In what follows we refer to this diagram of a portion of the first quadrant:

The **integer lattice points** are the points in the plane
with two integer coordinates; we are interested in the integer lattice
points inside rectangle $AFBD$, *not* including those on the
edges. In the diagram, we show the integer lattice points using $p=17$
and $q=11$.

Because $p$ and $q$ are prime, there are no integer lattice points on the line $AB$. For any $e\in E$, the point $(e,qe/p)$ is on the line $AB$, so the number of integer lattice points inside triangle $ABD$ with abscissa $e$ is $\lfloor qe/p\rfloor$, and $\sum_{e\in E}\lfloor qe/p\rfloor$ is the number of integer lattice points in $ABD$ with even abscissas; these are shown in green in the diagram.

The number of integer lattice points inside rectangle $ADBF$ with a given integer abscissa is even (namely, $q-1$), so the number of these points above line $AB$ has the same parity as the number below $AB$. Suppose $e\in E$ and $e>p/2$. The number of integer lattice points with abscissa $e$ above line $AB$ is the same as the number of integer lattice points with abscissa $p-e$ below $AB$; these points are shown in red. Since $p-e$ is odd, $$\eqalign{\sum_{e\in E}\left\lfloor{ qe\over p}\right\rfloor&= \sum_{e< p/2}\left\lfloor{ qe\over p}\right\rfloor+ \sum_{e>p/2}\left\lfloor{ qe\over p}\right\rfloor\cr &\equiv \sum_{e< p/2}\left\lfloor{ qe\over p}\right\rfloor+ (\hbox{the number of points with even abscissa in $HJB$})\cr &=\sum_{e< p/2}\left\lfloor{ qe\over p}\right\rfloor+ (\hbox{the number of points with odd abscissa in $AKH$}) \cr &= (\hbox{the number of lattice points in $AKH$})\cr &\doteq \mu,\cr} $$ where the congruence on the second line is $(\hbox{mod} 2)$. (The symbol $\doteq$ indicates that we are defining a new variable $\mu$ equal to the number of lattice points in $AKH$.) So $\mu$ has the same parity as $\sum_{e\in E} r_e$, and $\legendre{q}{p}=(-1)^\mu$. By precisely the same argument, $\legendre{p}{q}=(-1)^\nu$, where $\nu$ is the number of integer lattice points in $ALH$. Since there are $((p-1)/2)((q-1)/2)$ integer lattice points in rectangle $AKHL$, we have $$\legendre{p}{q}\legendre{q}{p}=(-1)^{\mu+\nu}=(-1)^{((p-1)/2)((q-1)/2)}, $$ as promised.

* * * * * * *

- **DESCRIPTION OF THE TASK**:
Rewrite the lattice-point proof between "Because $p$ and" and "in the diagram.", inclusive, renaming "integer lattice points" to "grid points".

- **Landmark coordinate records**:
* * * * * * *

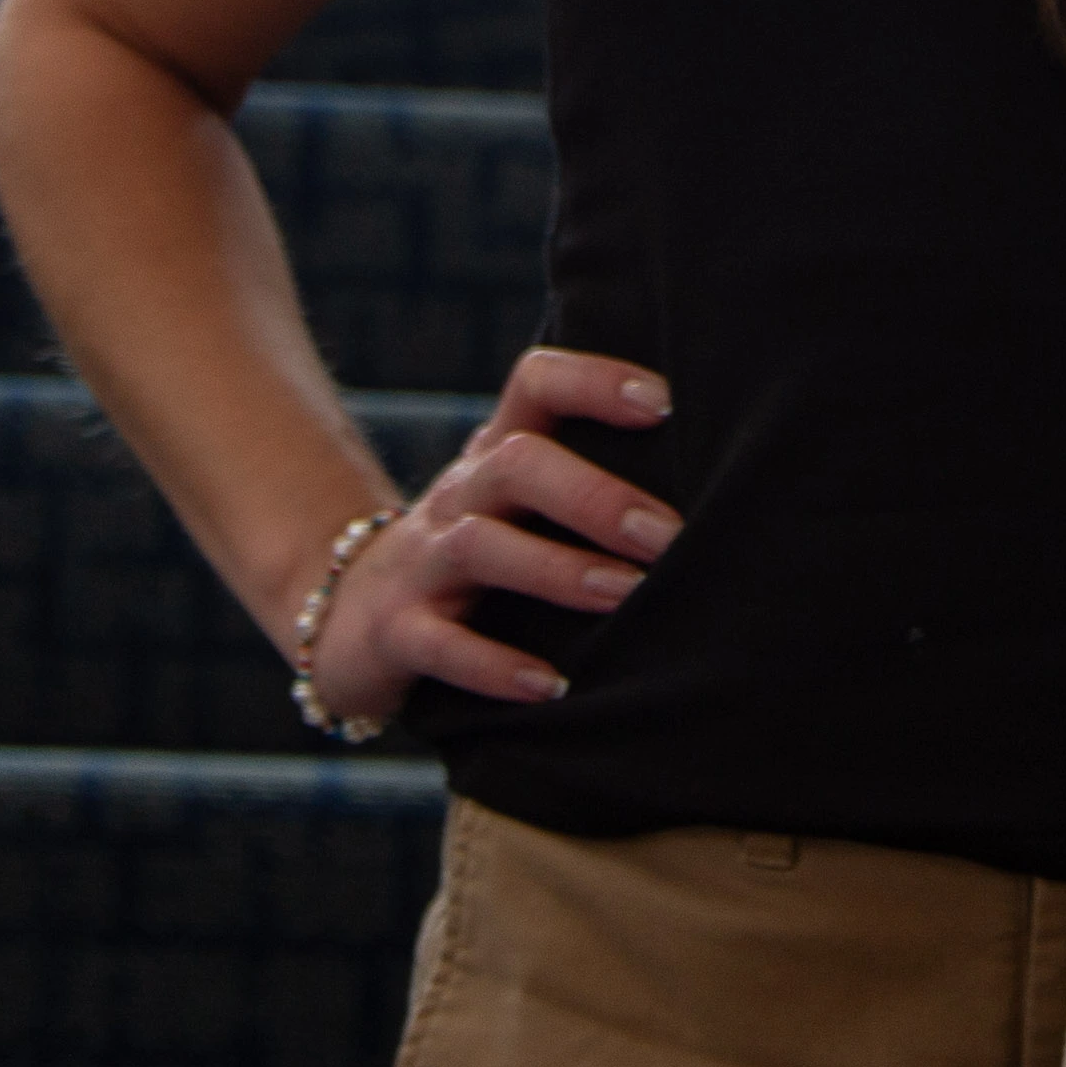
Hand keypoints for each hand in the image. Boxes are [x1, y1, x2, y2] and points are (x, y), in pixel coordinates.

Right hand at [291, 345, 681, 721]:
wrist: (346, 617)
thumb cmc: (475, 557)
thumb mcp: (515, 505)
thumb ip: (586, 481)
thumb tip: (719, 482)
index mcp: (495, 455)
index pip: (535, 384)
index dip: (594, 381)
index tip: (665, 402)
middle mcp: (459, 498)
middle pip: (517, 465)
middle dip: (594, 496)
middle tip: (668, 535)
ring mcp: (422, 564)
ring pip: (481, 547)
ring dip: (560, 570)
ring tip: (628, 594)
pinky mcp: (396, 633)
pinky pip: (440, 646)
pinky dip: (494, 666)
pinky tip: (549, 685)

* * * * * * *

- **EXPECTED ANSWER**:
Because $p$ and $q$ are prime, there are no grid points on the line $AB$. For any $e\in E$, the point $(e,qe/p)$ is on the line $AB$, so the number of grid points inside triangle $ABD$ with abscissa $e$ is $\lfloor qe/p\rfloor$, and $\sum_{e\in E}\lfloor qe/p\rfloor$ is the number of grid points in $ABD$ with even abscissas; these are shown in green in the diagram.